**Task details:** For the data below, say how many lines contain "back". Only the number should be given.
** Opening Recorded information block **
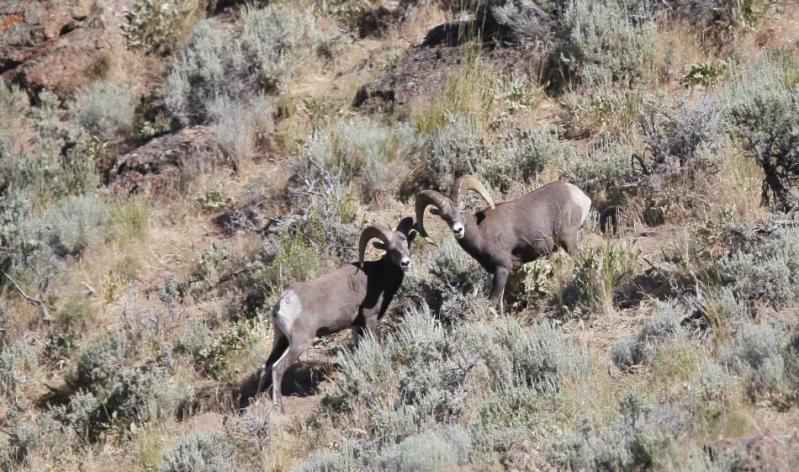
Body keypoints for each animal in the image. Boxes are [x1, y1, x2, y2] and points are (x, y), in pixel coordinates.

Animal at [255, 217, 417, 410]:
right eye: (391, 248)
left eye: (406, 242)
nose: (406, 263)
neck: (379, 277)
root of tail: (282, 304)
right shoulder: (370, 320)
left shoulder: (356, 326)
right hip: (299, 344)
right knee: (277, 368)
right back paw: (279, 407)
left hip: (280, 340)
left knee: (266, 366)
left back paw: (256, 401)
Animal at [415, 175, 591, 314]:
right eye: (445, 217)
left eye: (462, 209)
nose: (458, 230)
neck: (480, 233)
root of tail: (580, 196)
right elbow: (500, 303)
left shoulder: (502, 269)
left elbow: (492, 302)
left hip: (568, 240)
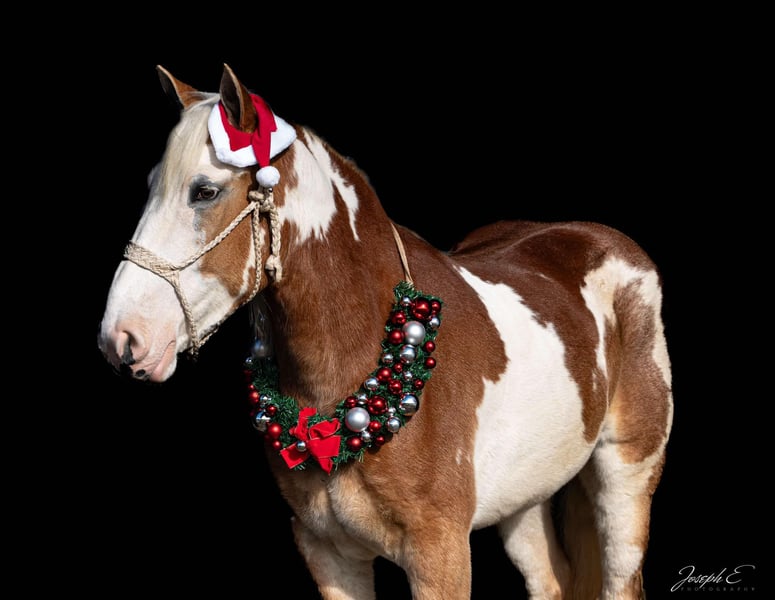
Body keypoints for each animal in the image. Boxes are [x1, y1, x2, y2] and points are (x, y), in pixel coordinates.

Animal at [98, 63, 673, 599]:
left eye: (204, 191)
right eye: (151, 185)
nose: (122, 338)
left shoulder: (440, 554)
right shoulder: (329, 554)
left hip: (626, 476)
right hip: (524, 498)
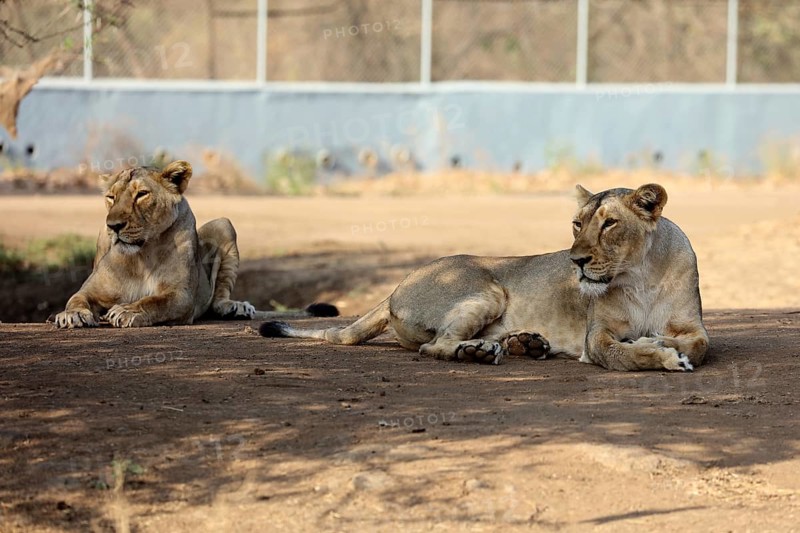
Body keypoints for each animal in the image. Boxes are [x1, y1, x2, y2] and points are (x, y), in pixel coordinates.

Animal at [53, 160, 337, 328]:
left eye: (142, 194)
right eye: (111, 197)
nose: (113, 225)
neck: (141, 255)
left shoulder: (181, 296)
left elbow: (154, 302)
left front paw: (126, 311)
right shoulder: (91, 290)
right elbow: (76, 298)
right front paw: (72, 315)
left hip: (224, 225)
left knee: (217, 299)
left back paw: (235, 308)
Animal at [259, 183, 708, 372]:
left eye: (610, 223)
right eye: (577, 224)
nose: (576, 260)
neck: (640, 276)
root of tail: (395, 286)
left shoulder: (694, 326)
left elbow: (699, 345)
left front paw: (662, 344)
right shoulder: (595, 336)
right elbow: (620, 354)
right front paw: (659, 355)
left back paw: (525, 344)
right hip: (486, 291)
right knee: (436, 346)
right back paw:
** Closing Recorded information block **
**The completed task:** 5